— Work to complete —
Using the listing below, set down exactly the lines starting at the line that contains "### Potential Conflicting Syntax" and ending at the line that contains "is the same", both included, and no others.

---------- Data to examine

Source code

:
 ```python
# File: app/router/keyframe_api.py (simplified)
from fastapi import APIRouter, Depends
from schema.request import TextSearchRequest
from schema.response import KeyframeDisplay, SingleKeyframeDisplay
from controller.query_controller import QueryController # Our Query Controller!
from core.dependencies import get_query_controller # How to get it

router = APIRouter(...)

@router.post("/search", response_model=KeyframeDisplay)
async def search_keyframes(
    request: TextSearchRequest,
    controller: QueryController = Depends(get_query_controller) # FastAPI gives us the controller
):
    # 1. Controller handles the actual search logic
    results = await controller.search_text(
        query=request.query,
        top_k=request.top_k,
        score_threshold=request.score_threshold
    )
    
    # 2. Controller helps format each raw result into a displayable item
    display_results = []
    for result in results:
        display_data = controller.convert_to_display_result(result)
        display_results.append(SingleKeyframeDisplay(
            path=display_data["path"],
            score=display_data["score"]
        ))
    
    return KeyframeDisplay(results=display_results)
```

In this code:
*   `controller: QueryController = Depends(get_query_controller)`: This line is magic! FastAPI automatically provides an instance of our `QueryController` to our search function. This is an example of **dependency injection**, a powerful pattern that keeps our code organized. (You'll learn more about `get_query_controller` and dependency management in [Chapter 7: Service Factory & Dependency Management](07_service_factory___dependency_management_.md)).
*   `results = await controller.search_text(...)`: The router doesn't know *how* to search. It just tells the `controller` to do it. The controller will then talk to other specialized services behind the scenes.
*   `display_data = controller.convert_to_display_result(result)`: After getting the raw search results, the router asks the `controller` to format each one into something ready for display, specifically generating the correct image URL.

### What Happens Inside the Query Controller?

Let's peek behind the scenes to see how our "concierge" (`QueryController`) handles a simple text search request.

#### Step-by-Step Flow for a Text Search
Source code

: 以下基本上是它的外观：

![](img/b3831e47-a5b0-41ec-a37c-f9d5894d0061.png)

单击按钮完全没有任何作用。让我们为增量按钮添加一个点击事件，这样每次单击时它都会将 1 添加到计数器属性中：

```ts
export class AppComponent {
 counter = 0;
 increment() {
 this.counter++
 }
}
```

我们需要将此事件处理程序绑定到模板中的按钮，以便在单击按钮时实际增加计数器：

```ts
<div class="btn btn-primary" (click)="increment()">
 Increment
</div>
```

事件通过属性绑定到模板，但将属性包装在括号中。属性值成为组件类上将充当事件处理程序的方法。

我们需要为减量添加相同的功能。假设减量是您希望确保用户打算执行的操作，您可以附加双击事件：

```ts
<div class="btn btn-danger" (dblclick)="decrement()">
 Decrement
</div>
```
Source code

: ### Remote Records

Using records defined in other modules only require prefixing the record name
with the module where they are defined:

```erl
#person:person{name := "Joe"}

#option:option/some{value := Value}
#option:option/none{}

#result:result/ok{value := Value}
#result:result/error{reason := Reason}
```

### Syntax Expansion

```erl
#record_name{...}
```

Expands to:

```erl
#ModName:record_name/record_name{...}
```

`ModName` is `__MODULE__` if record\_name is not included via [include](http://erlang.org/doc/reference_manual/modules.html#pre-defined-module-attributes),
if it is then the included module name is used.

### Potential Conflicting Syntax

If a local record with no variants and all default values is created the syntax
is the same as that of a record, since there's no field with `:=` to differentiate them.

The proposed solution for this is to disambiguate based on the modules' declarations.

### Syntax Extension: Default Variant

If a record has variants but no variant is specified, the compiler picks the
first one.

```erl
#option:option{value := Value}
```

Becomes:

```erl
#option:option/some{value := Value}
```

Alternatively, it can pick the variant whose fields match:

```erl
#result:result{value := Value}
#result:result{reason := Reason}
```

--------------------

— Solution to the exercise —
### Potential Conflicting Syntax

If a local record with no variants and all default values is created the syntax
is the same as that of a record, since there's no field with `:=` to differentiate them.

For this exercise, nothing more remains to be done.